Doğru olduğunu düşündüğümüz bilgi aslında yanlışsa, onu bilmemek, yani o yanlıştan cahil kalmak, daha mı iyidir?
Prof. David Dunning, Michigan Üniversitesi psikoloji bölümünde çalışmalarını sürdürüyor ve araştırması, internette tüm can alıcı bilgiler elimizin altında olmasına ve üstümüze sürekli hakikat boca edilmesine rağmen yanılgıya düşebileceğimizi gösteriyor.

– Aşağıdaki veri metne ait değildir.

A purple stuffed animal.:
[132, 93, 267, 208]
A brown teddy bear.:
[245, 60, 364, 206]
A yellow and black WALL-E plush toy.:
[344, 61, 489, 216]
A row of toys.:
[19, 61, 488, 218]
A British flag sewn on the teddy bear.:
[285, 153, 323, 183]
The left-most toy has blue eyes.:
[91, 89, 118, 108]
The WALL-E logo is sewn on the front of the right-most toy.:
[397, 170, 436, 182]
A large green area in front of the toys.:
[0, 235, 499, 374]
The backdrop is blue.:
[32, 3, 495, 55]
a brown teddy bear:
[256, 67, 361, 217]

Dunning, “kifayetsiz ya da bilgisiz insanlar ne kadar cahil olduklarının farkında değildirler, olsalardı cehaletlerini gidermek için zaten adım atmış olurlardı” diye özetlenebilecek olan Dunning-Kruger Etkisini ortaya çıkarmış araştırmacılardan biri. Entelektüel, mesleki ve sosyal görevlerde etkisi çok hissedilen bir fenomen bu. Çünkü eylemlerimizi değerlendirme kriteri olarak kullandığımız bilgi çoğu zaman tam da o eylemleri üretmek için kullandığımızla aynı bilgi oluyor ve bu yüzden aslında hatalı seçimler yapıp yapmadığımızı bilecek konumda olmuyoruz.

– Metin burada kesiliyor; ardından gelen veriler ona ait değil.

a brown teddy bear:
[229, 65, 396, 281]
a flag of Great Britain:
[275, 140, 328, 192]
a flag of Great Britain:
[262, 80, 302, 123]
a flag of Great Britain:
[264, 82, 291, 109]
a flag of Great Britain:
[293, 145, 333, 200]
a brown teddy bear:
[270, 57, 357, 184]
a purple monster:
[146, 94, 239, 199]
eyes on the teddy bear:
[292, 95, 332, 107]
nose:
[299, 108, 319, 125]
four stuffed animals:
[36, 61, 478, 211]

Dijital çağda yanılgıya düşmek daha kolay
Prof. Dunning, dijital dünyanın Dunning-Kruger etkisi ile etkileşimini görmenin ilginç olacağını söylüyor. “İnternette bir sürü bilgi var… Hakikate ulaşabilirsiniz, hemen elinizin altında, ama bir sürü de dezenformasyon var. Bir sürü yanıltıcı bilgi var.” Bu yüzden, insanlar bu dijital çağda bir sürü bilgi sahibi olsa da, aslında yanılgı içinde olabiliyor ve bunun farkında olmuyorlar.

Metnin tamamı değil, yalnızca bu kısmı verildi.